The Ciaron Maher-trained daughter of Written Tycoon produced an impressive 96 📊 WFA Performance Rating, leading all the way to win by 4.7 lengths over 1200m at last Friday’s Cranbourne night meeting.

There was serious substance on the clock. Her verified time of 69.96 seconds makes her just the fourth winner from 221 races over 1200m at Cranbourne since January 2019 to break 70 seconds — and she did it on a night when the track wasn’t especially fast. The only others to achieve that are Garza Blanca, Nadal, and Jigsaw.

This wasn’t a case of burning early and hanging on. She led at a controlled tempo, finished +3.6 lengths faster than the TopRate standard over the final 600m, and was still +0.4 lengths faster over the final 200m.

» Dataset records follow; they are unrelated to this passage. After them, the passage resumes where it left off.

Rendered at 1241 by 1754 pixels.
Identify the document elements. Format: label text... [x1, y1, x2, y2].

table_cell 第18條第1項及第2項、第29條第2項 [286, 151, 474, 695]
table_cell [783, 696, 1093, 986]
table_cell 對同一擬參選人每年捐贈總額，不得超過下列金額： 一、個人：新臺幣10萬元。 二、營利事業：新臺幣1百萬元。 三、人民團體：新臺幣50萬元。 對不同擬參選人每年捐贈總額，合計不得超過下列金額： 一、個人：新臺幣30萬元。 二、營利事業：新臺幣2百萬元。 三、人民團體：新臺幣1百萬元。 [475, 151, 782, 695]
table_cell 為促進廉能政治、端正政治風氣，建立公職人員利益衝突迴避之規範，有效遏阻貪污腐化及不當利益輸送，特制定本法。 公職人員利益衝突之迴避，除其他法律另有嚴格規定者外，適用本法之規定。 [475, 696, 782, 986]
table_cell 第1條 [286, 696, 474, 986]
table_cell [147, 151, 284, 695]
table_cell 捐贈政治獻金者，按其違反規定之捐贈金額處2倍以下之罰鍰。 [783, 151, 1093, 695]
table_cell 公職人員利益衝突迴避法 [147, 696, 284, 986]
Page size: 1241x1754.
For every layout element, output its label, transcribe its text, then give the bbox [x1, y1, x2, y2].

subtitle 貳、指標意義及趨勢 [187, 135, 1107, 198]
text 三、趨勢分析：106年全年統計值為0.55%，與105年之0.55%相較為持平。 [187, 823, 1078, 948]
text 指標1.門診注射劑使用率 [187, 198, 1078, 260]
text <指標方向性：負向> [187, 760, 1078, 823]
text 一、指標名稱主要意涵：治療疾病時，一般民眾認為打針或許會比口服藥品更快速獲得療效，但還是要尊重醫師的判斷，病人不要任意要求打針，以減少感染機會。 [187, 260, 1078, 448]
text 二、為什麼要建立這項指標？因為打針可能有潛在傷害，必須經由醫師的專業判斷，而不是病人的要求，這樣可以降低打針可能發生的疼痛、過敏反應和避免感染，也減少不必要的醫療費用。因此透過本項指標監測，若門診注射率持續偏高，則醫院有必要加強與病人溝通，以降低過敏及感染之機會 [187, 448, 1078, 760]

All going well, she’s on her way to better races and shapes as a potential lower-level stakes-class mare.

🧠 RACING BRAIN TEASERS
The G1 Crown VRC Oaks

  1. Since 2000, which horse has recorded the largest winning margin in the VRC Oaks?

  2. What is the longest-priced winner of the VRC Oaks?

  3. Who was the last VRC Oaks winner to return the following year and win the Melbourne Cup?

*Answers at the bottom

📆 THE WEEK AHEAD
Group & Listed Races Coming Up

Thursday, 6th November

Flemington | Listed Chester Manifold Stakes 1600M
Flemington | Group 1 Crown Oaks 2500M
Flemington | Group 3 Crown Red Roses Stakes 1100M
Flemington | Listed Century Stakes 1000M

Saturday, 8th November

Hawkesbury | Listed LADIES DAY CUP 1500M
Rosehill Gardens | Listed FIVE DIAMONDS 1800M
Rosehill Gardens | Group 3 GOLDEN GIFT 1100M
Rosehill Gardens | Group 2 HOT DANISH STAKES 1400M
Flemington | Listed FISHER Stakes 1200M
Flemington | Restricted Listed Inglis Banner 1000M
Flemington | Group 1 Lexus Champions Mile 1600M
Flemington | Group 3 Queen Elizabeth Stakes 2600M
Flemington | Group 1 TAB Champions Stakes 2000M
Flemington | Group 2 TAB Matriarch Stakes 2000M
Flemington | Group 1 VRC Champions Sprint 1200M
Ascot | Listed FAIRETHA STAKES 1400M
Ascot | Group 2 LEE STEERE STAKES 1400M
Ascot | Listed LUCKYGRAY STAKES 1800M

💡 RACING BRAIN TEASERS ANSWERS

  1. Mosheen – won by nine lengths in 2011.

  2. Lasqueti Spirit – started at 100/1 in 2016.

  3. Light Fingers – trained by Bart Cummings, she won the VRC Oaks in 1964 and returned to claim the Melbourne Cup in 1965, giving Bart his first victory in the race.